=== GOAL A ===
Rewrite every line of the plant specimen records below, replacing "locality" with "site" and leaving everything else unchanged. Omit the pictures from your answer.

=== PROVIDED TEXT ===
────────────────────

My journey started a few years ago when a friend asked me to provide Scrum training to their organization. I had substantial Scrum experience from my previous projects, and armed with formal Scrum Master training, I immediately proposed a training plan and developed training material. For some reason, the engagement did not materialize. Undeterred, I went ahead and organized a group of consultants within our organization who were interested in learning Scrum. They were going to be my “guinea pigs”, so to speak.

After that initial Scrum training, other colleagues became curious. We were not just saving hundreds of dollars from not relying on external trainings, but, more importantly, we were gaining a lot of knowledge from sharing our experiences on different projects. This paved the way to building stronger Scrum teams, while also providing us with the opportunity to get to know each other and align our ways of working. The Leadership team suggested teaching the course from 6PM to 9PM so that more consultants could attend. Since we usually work on either a day shift or a night shift, this was the best window to hold our training sessions.

At first, I had hoped to get 20 people trained and certified in Scrum. I thought initially that this should be enough to jumpstart our organization into Scrum adoption. I even thought that 20 was going to be a difficult feat.  A stretch goal.  What I really didn’t expect was that this was going to be an evolution.


Through word of mouth, more of our consultants asked to take the training. I ended up doing 9 training sessions in the first 6 months, including a special session for the management team. Now, I did have a day job, so I could not fathom being able to continue providing Scrum training. But things changed within the organization. After people were trained and certified, they began to pay it forward by coaching the next group of trainees.  Management started noticing the benefits of this Pay-It-Forward initiative and eventually gave their full support and even provided sponsorships on the certification exams. This continued until it became the norm.

This same culture also helped our new Big Data program to the point where the organization obtained a Platinum partnership with one of the biggest Big Data companies in the world.

Every successful certification was an important milestone that we celebrated during our Townhall meetings.


I can still clearly remember how the leadership team reacted when I said that I needed to go to Stuttgart, Germany for a Train-the-Trainer event with Scrum.org1.  I had decided to become a Professional Scrum Trainer with the organization, and this was one of their many requirements. The first reaction of the group was a plain “Huh?!!” which to me was neither a rejection nor an approval.

I requested 5-day leave and asked my immediate boss to allow me to travel to Stuttgart. I was determined to bring the Scrum Master training to the Philippines. I wanted my organization to have formal and professional Scrum training courses. I wanted the best.  I wanted these courses to be endorsed by Ken Schwaber, one of the co-creators of Scrum.   Probably recognizing my persistence, I received formal travel approval and off I went to Germany.

During the first day of training, I realized that I was the only one from the other side of the world. My classmates were from Germany, Spain, UK, Russia, Poland and The Netherlands. I wasn’t prepared for the culture shock but once I adjusted, I started to enjoy learning from the experiences of my trainer classmates;  how they adopted Scrum and how they planned to use it to serve in their communities.

────────────────────

=== GOAL B ===
From the passage on Scrum training, copy everything from "At first, I" down to "be an evolution." without any changes.

=== STORED DATA ===
────────────────────

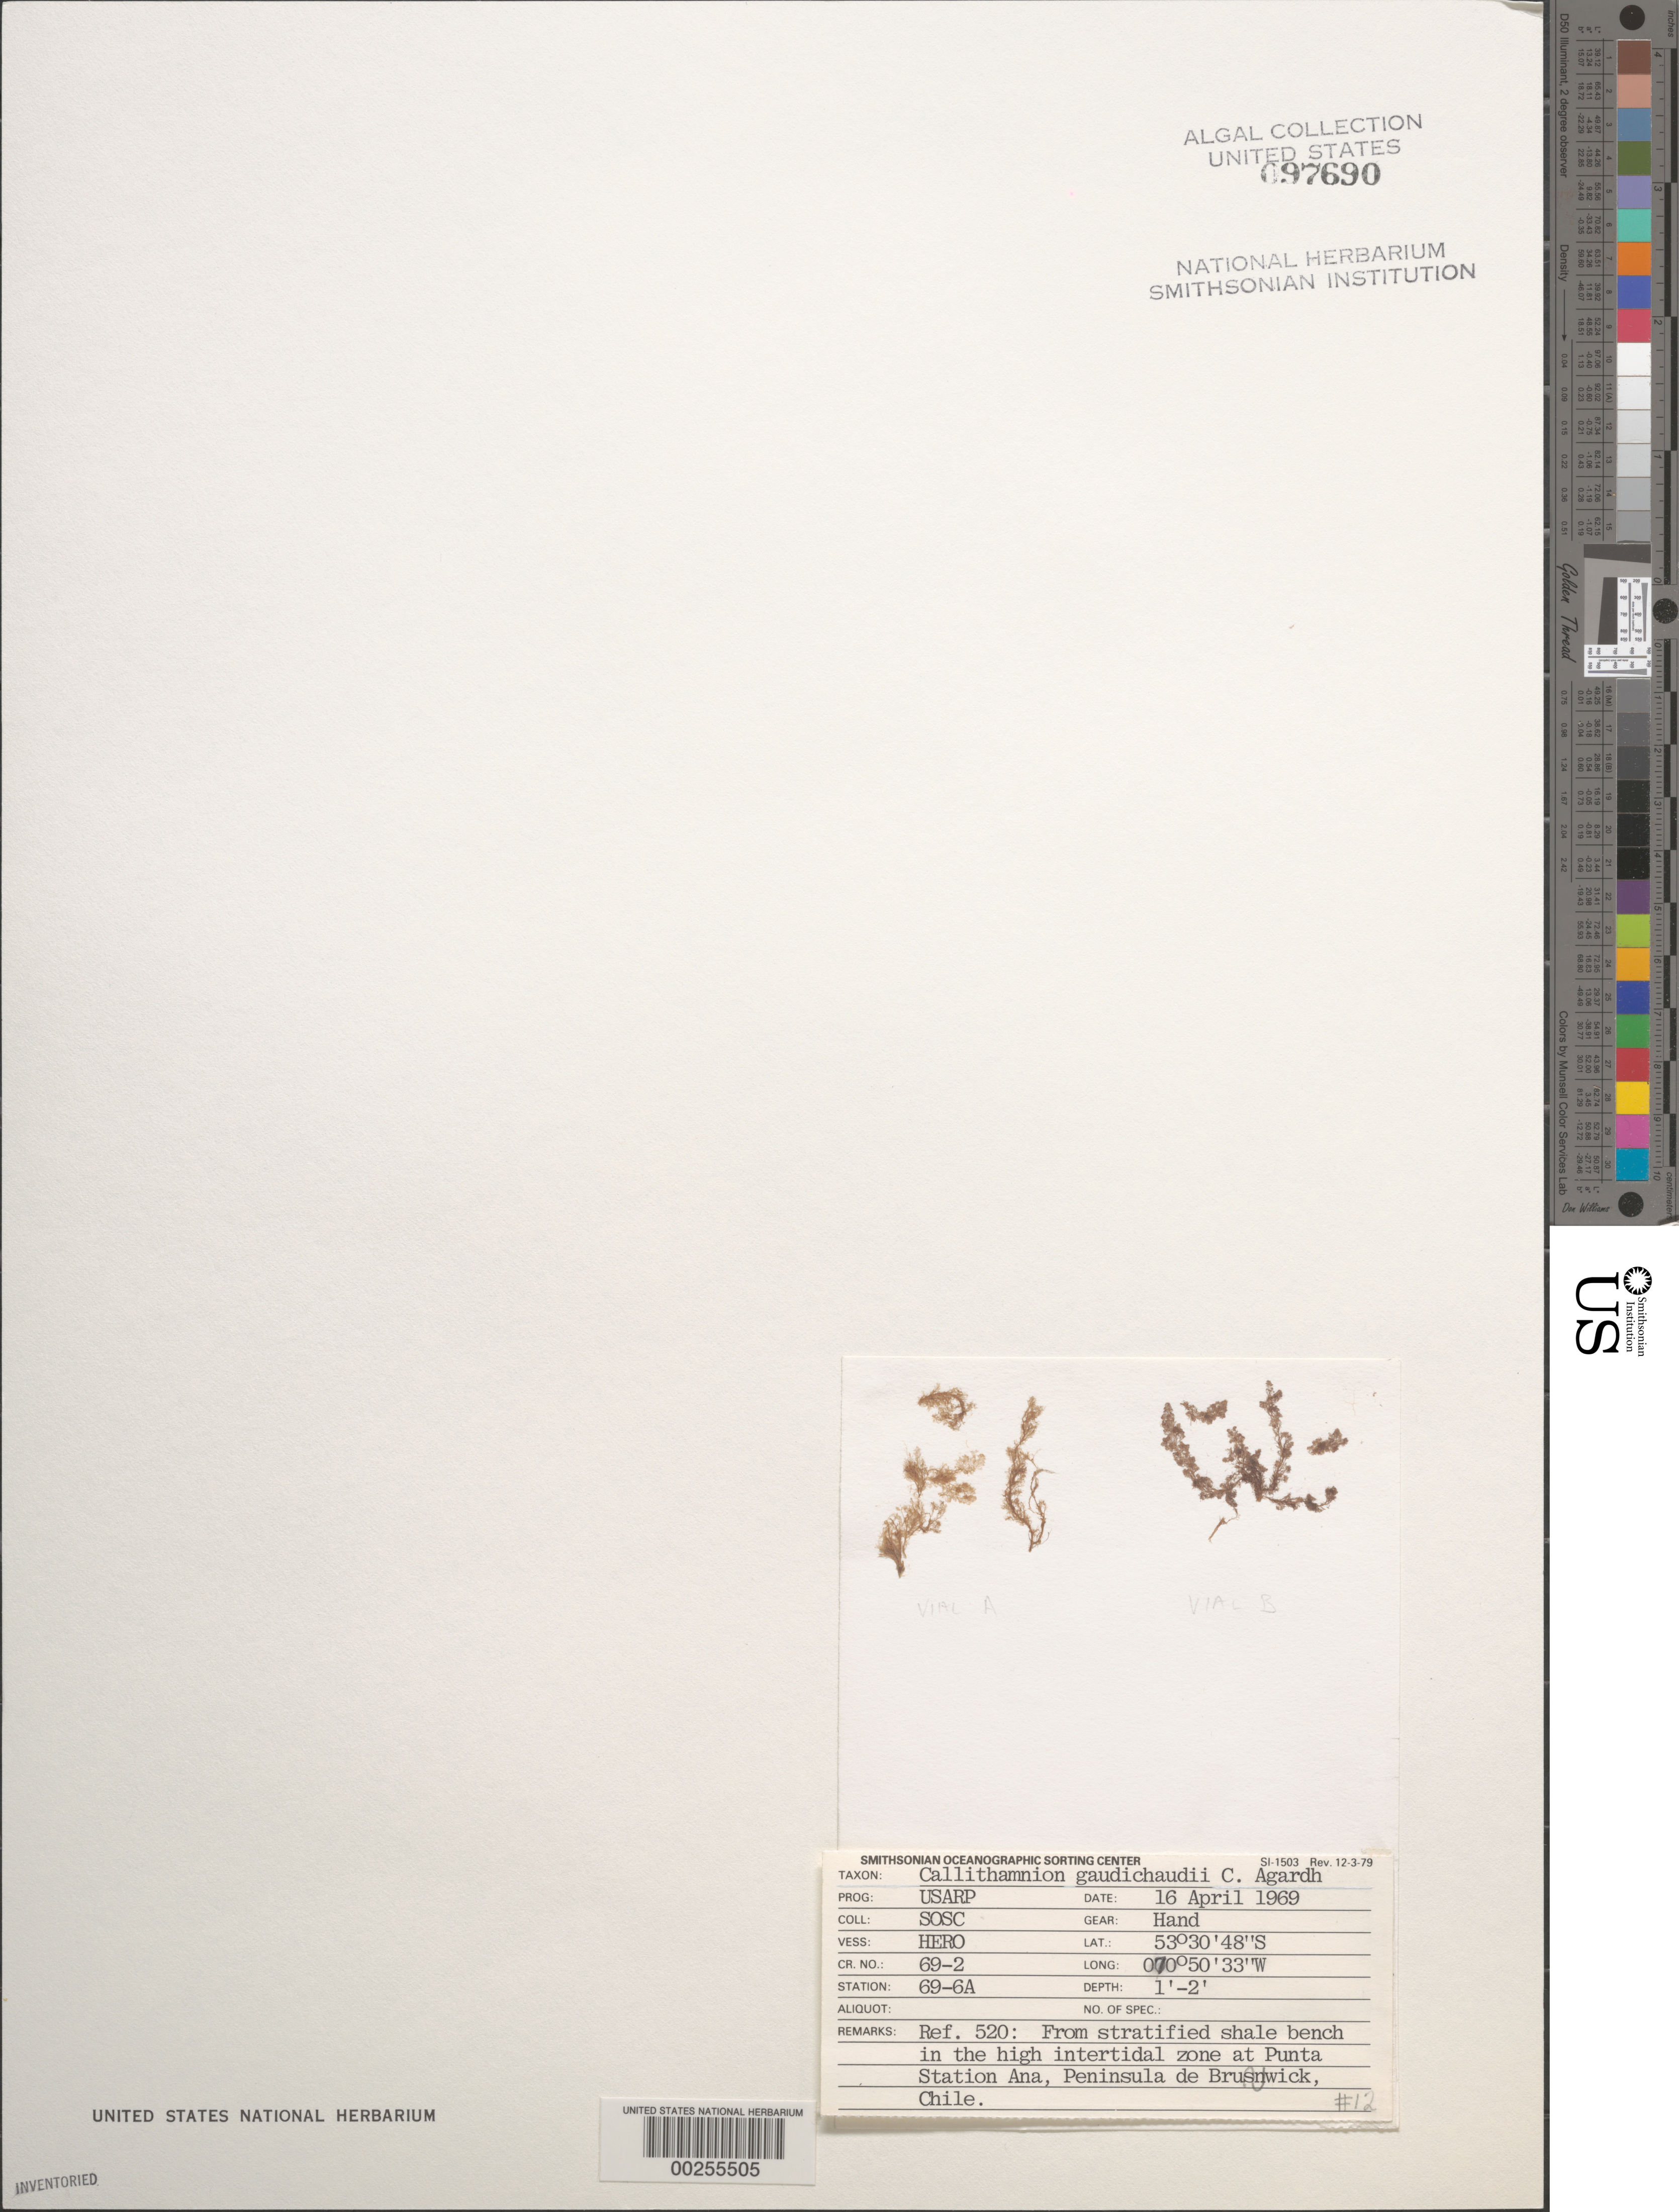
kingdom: Plantae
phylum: Rhodophyta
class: Florideophyceae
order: Ceramiales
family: Callithamniaceae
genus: Callithamnion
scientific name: Callithamnion gaudichaudii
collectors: SOSC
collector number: Station 69-9a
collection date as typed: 16 Apr 1969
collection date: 1969-04-16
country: Chile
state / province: Magallanes y de la Antártica Chilena (XII)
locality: Peninsula de brunswick, punta station ana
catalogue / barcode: US 97690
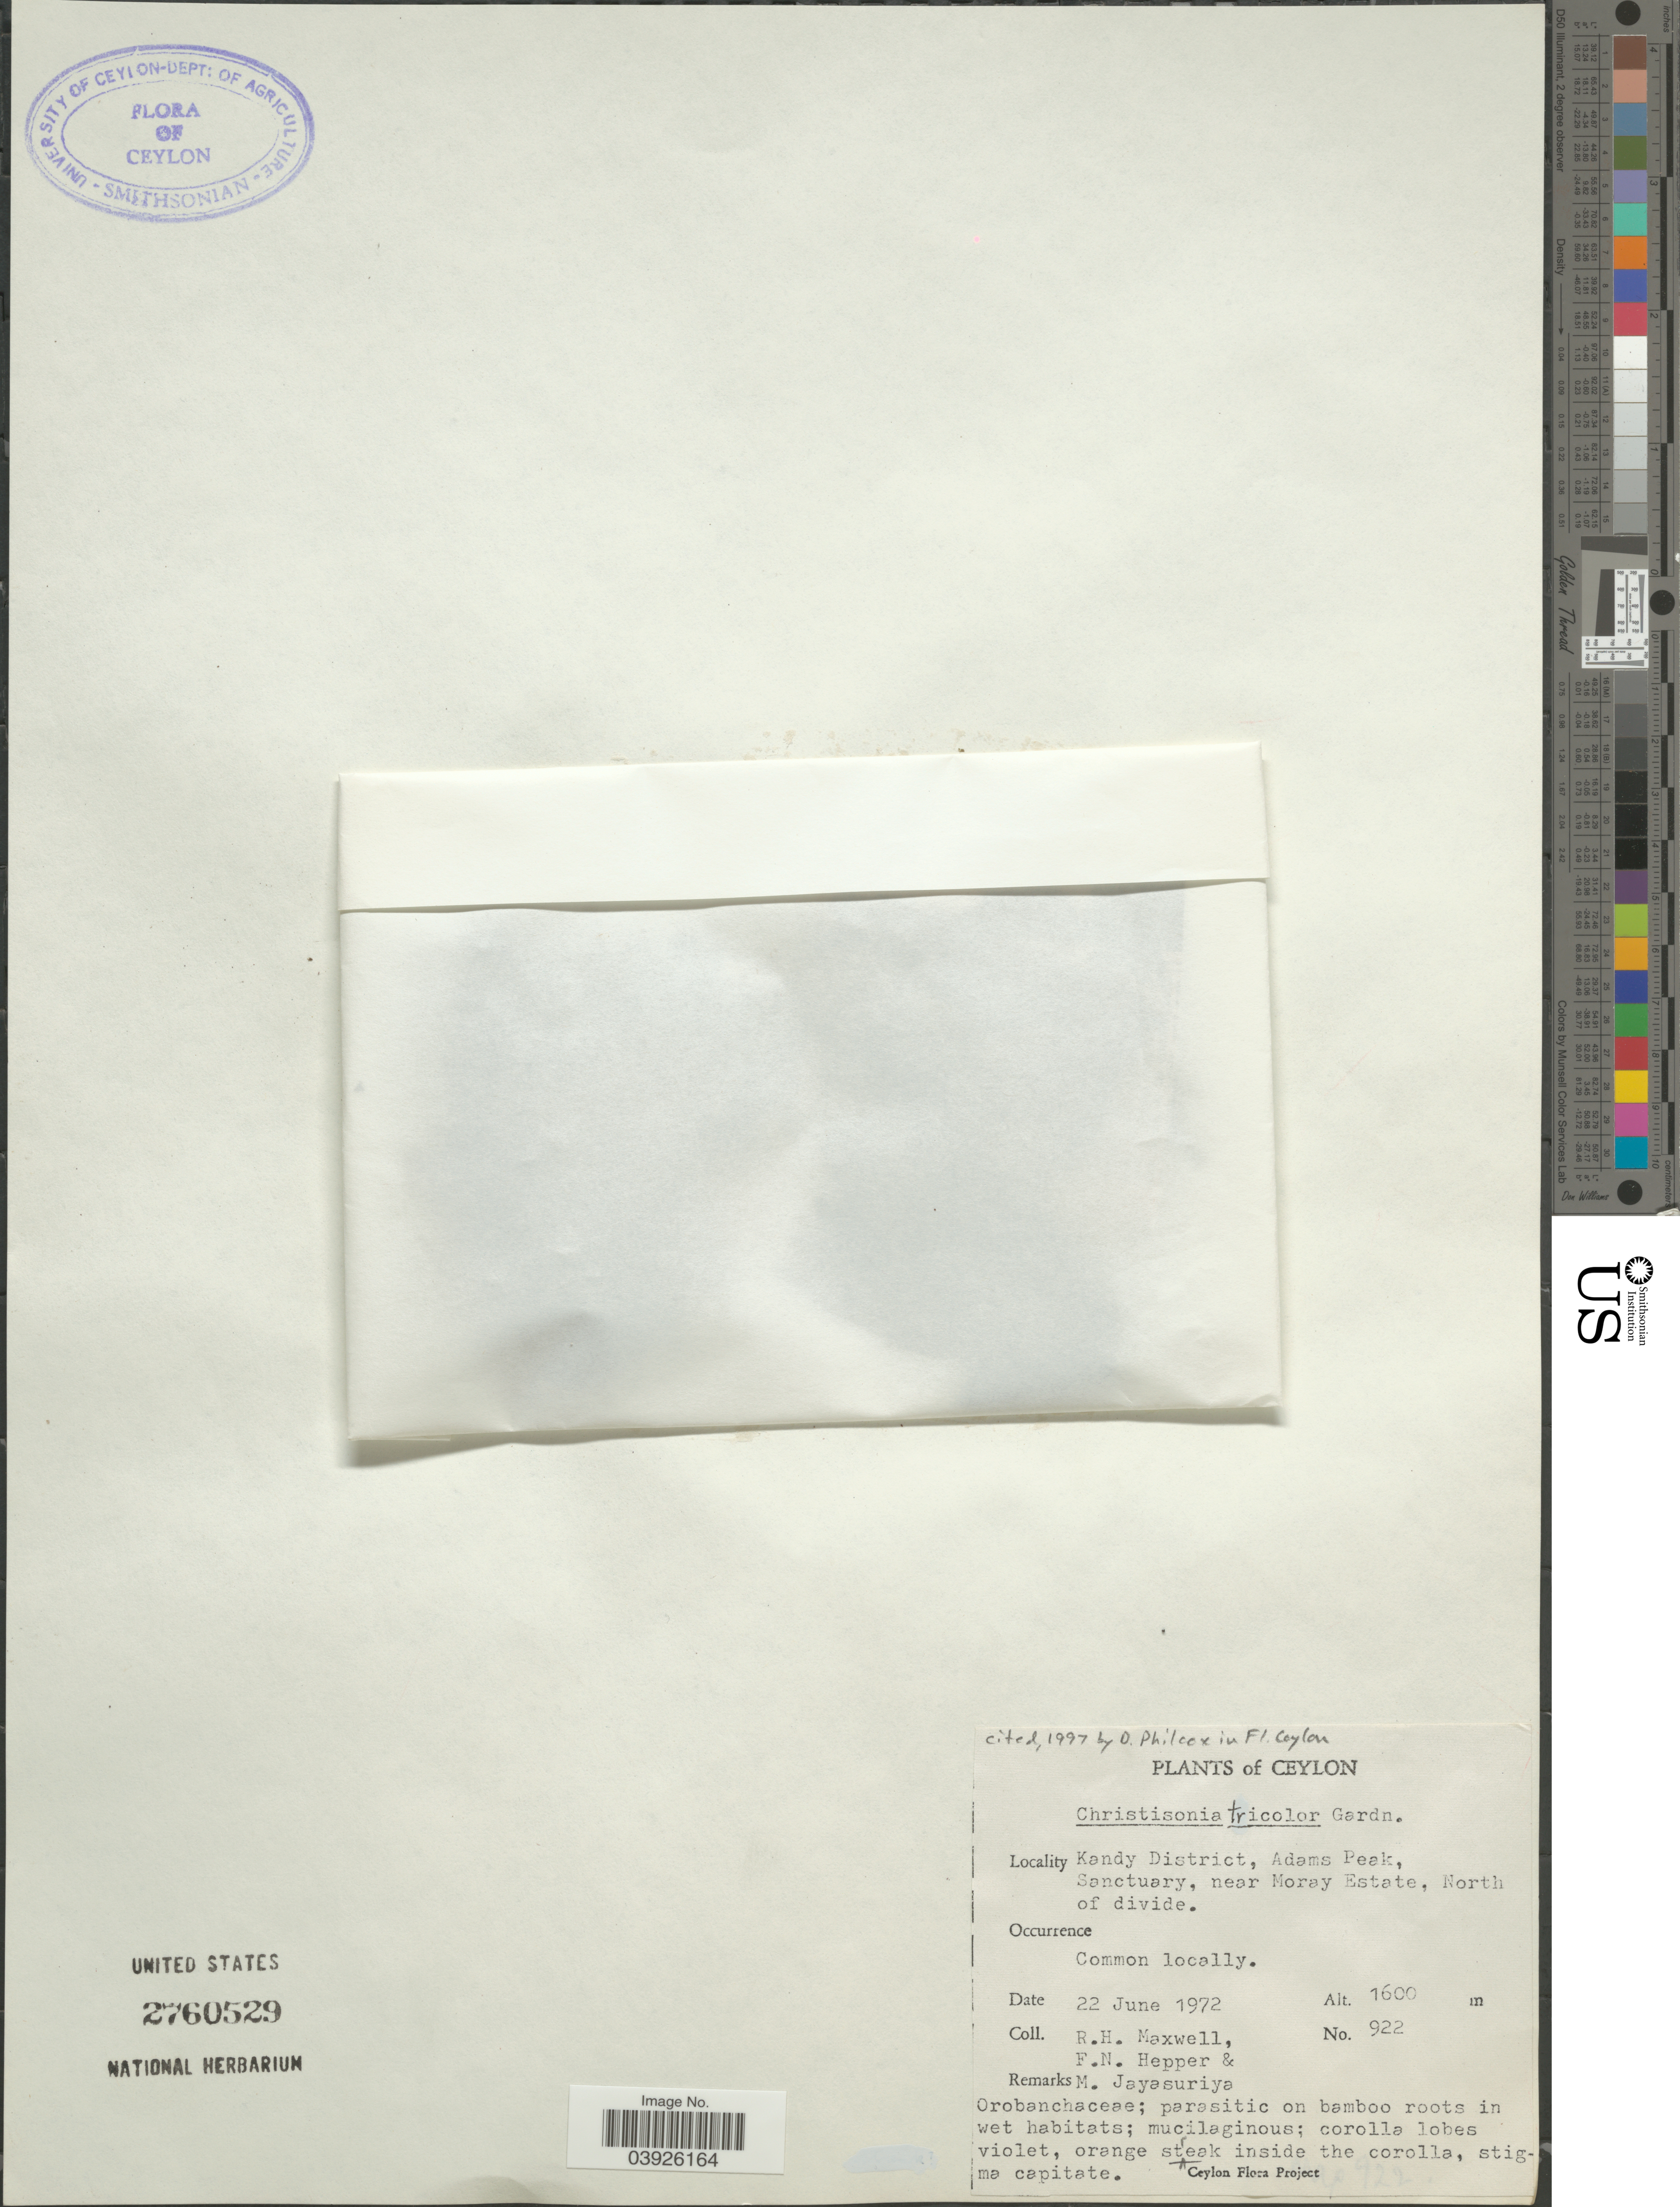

────────────────────

=== EXERCISE OUTPUT A ===
kingdom: Plantae
phylum: Rhodophyta
class: Florideophyceae
order: Ceramiales
family: Callithamniaceae
genus: Callithamnion
scientific name: Callithamnion gaudichaudii
collectors: SOSC
collector number: Station 69-9a
collection date as typed: 16 Apr 1969
collection date: 1969-04-16
country: Chile
state / province: Magallanes y de la Antártica Chilena (XII)
site: Peninsula de brunswick, punta station ana
catalogue / barcode: US 97690

=== EXERCISE OUTPUT B ===
At first, I had hoped to get 20 people trained and certified in Scrum. I thought initially that this should be enough to jumpstart our organization into Scrum adoption. I even thought that 20 was going to be a difficult feat.  A stretch goal.  What I really didn’t expect was that this was going to be an evolution.